Original data sources, data gathering and data wrangling scripts are contained in this directory, organized by category. The scripts are written in a mix of Node.js and iPython Notebook.
data/events
This folder contains data on key events that have happened during the presidential election. The second visualization's base data draws from the data files here. These were compiled manually; there is no code to run.
data/polls
Running the script get_huff_polls.sh
will download poll results from the Huffington Post Pollster API. Running node format.js
outputs poll data as a JSON string to standard output in a format aggregated by percent approval of candidates on dates.
data/search
The data files in this folder are derived from Google Trends CSV exports.
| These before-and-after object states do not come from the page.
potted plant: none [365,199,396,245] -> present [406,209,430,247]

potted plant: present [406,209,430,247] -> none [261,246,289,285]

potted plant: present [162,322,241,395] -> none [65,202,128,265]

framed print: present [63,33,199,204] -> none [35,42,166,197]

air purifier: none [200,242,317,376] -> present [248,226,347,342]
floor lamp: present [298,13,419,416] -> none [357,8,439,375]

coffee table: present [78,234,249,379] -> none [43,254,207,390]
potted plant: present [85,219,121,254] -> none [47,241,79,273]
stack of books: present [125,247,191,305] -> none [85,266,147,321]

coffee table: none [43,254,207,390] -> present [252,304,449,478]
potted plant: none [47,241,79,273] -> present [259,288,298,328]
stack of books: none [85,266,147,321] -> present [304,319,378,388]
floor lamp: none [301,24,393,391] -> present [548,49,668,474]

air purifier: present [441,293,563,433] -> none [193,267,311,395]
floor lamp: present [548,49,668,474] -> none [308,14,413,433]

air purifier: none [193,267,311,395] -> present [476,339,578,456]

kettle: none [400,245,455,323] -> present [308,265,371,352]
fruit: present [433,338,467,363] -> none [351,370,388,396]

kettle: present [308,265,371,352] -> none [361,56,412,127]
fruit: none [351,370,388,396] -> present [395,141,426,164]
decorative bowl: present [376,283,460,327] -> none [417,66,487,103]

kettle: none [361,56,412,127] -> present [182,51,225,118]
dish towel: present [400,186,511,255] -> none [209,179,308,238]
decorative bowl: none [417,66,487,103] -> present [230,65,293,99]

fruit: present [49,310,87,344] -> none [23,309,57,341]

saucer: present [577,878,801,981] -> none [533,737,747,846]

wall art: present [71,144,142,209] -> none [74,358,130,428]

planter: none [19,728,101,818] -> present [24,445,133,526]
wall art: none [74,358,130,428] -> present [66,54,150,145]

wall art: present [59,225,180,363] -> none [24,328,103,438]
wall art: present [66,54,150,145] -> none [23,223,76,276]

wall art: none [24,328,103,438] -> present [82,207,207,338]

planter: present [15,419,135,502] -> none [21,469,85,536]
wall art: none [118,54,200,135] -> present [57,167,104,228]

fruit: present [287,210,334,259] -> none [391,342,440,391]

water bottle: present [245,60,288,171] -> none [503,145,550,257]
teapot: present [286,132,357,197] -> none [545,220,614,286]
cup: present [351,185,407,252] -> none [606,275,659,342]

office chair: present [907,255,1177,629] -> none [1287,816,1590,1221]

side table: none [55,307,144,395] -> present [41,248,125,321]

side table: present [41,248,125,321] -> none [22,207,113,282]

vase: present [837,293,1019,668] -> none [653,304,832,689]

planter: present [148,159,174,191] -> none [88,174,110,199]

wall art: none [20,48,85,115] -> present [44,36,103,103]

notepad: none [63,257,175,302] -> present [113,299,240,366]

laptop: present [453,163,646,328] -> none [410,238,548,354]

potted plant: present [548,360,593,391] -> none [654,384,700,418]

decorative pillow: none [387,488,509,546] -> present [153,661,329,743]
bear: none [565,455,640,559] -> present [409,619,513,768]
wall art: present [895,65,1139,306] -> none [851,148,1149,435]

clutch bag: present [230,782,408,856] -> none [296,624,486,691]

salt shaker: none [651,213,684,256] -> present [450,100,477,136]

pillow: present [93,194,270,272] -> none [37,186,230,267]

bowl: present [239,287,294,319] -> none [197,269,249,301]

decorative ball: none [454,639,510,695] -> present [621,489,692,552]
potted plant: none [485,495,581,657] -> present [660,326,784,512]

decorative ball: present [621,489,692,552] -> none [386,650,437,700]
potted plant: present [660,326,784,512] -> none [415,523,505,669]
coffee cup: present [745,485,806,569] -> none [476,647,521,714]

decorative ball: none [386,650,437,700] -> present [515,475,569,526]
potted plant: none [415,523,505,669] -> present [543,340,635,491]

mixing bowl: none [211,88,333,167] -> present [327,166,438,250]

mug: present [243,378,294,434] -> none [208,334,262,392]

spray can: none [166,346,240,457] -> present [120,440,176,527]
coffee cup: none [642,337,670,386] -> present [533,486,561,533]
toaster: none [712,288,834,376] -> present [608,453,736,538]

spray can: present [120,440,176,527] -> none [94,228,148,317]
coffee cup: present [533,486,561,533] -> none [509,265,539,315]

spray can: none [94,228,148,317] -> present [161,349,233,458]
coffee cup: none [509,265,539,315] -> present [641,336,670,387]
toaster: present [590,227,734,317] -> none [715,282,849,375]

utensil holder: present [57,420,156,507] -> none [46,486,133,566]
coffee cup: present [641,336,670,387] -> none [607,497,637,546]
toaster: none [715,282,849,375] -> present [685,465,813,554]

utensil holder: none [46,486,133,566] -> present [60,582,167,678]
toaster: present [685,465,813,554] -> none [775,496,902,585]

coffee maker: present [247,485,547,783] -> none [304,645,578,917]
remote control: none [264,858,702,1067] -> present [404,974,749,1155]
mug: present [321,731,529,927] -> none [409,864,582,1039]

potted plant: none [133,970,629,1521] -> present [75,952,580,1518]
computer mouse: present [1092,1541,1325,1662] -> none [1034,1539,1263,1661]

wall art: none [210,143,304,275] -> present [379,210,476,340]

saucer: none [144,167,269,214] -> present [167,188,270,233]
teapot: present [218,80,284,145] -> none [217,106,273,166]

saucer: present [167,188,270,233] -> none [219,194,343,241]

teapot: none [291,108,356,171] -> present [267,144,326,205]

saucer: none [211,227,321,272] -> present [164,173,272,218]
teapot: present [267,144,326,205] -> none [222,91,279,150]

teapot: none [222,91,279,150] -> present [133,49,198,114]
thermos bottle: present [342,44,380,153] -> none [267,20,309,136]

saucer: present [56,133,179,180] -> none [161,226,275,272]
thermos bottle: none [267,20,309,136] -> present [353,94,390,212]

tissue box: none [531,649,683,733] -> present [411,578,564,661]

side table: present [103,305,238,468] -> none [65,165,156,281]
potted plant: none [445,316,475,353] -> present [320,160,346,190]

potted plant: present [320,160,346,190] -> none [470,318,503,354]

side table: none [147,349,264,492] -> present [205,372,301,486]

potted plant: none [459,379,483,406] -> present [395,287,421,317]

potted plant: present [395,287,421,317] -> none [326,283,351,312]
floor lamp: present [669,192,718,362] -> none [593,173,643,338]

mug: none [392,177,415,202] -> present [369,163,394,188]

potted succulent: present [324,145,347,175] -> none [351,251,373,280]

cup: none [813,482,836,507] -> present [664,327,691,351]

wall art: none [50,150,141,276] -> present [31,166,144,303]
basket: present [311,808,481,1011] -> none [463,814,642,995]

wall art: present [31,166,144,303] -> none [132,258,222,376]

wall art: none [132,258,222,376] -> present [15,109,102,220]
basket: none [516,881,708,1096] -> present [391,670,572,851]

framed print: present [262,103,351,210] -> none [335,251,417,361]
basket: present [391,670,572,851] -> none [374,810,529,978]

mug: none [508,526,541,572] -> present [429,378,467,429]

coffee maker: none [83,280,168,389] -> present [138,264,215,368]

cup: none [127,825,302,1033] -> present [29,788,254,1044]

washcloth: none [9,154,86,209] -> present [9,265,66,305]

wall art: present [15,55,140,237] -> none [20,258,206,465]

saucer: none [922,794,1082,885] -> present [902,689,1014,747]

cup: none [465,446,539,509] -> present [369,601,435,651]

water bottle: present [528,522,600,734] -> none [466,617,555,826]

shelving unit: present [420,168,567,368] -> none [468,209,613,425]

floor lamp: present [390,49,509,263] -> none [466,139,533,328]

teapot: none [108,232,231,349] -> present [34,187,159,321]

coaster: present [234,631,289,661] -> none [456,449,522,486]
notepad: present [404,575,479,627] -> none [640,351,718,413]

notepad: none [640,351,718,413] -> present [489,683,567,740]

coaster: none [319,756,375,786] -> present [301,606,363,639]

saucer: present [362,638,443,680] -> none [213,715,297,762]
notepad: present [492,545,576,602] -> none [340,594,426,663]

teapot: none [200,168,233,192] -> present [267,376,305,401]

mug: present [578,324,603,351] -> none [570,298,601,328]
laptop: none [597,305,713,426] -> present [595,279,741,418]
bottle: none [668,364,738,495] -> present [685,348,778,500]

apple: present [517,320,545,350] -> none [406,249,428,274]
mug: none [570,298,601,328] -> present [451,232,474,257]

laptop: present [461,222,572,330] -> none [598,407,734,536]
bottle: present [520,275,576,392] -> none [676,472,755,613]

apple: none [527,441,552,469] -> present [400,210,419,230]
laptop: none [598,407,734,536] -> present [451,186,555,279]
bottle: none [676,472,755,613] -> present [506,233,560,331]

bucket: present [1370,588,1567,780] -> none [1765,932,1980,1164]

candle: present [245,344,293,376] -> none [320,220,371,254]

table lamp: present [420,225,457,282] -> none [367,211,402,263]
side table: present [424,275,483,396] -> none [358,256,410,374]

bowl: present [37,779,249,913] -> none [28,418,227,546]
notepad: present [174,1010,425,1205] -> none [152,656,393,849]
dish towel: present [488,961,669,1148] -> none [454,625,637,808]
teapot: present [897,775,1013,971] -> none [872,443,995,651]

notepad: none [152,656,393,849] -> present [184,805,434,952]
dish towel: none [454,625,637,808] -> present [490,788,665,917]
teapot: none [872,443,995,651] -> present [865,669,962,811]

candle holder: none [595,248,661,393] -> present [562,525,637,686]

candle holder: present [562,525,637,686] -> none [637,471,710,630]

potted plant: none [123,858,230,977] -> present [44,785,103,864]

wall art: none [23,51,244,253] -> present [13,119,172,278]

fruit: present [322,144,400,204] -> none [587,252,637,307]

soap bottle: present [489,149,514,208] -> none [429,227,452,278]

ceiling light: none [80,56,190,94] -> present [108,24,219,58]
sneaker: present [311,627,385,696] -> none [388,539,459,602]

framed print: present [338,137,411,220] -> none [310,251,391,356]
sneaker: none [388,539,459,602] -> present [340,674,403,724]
Running node format.js
outputs the Trends data to a JSON format to standard output.
data/votes
This folder contains base files and scripts pertaining to demographic and census related facts on US counties (running node formatData.js
will format vis1_county_facts.csv to standard out as JSON).
The politico
subfolder contains all base primary election data (JSON) from individual states and counties of individual states in the politico/data
subfolder. Within the politico folder, running scraper.ipynb
as a Jupyter/iPython notebook works to inject the front end scrapePolitico.js
script into the Politico pages to get the election results from each state's page, running through us-state-names.tsv
for state names to check for. Running node mergeData.js
after all requisite state election data has been gathered merges them into an aggregated JSON object allowing for state result lookups and county result lookups.
The casper
subfolder contains a previous Node.js and CasperJS based version of a data gathering script for the Politico site. However, it produced less consistent results than the python and selenium based one described in the passage above.